- [EXERCISE PROMPT]:
Each line of the data is to be output verbatim, with the images removed.

- [INFORMATION SUPPLIED]:
──────────────────────────────

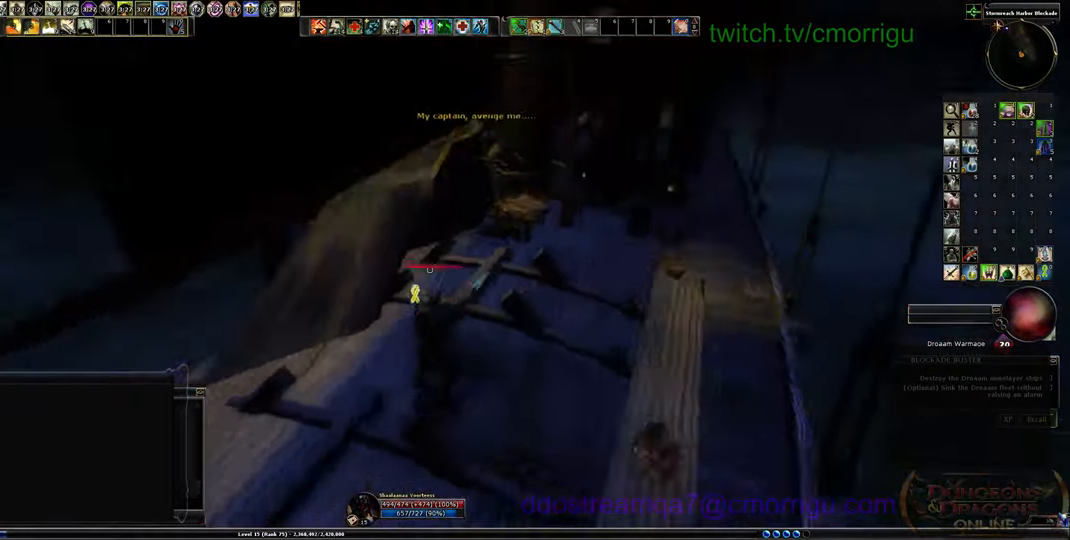
{"keys": [], "events": [[100, "d", "up"]]}
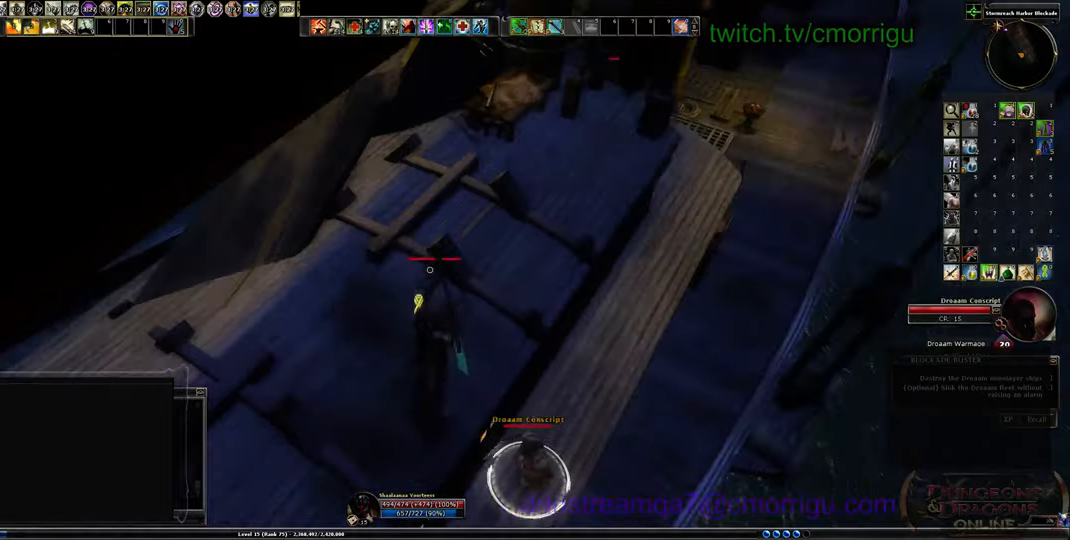
{"keys": [], "events": []}
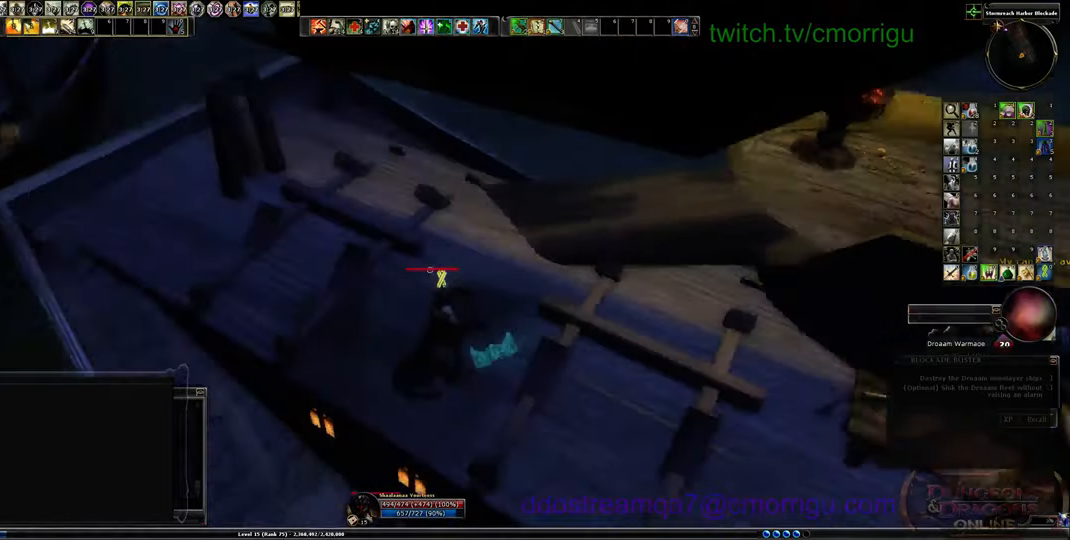
{"keys": ["a"], "events": [[466, "a", "down"]]}
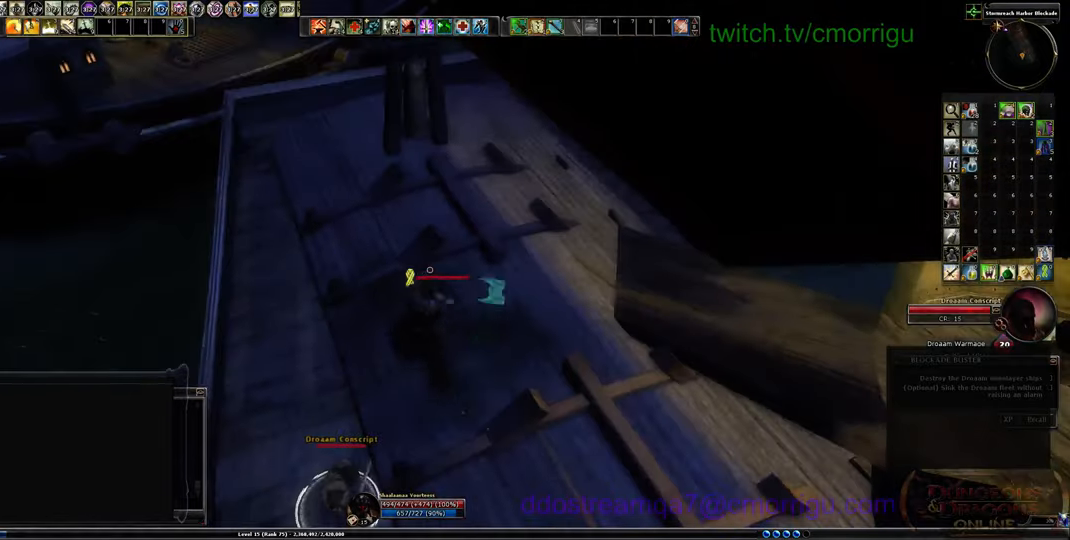
{"keys": [], "events": [[400, "a", "up"]]}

──────────────────────────────

- [COMPLETED EXERCISE]:
{"keys": [], "events": [[100, "d", "up"]]}
{"keys": [], "events": []}
{"keys": ["a"], "events": [[466, "a", "down"]]}
{"keys": [], "events": [[400, "a", "up"]]}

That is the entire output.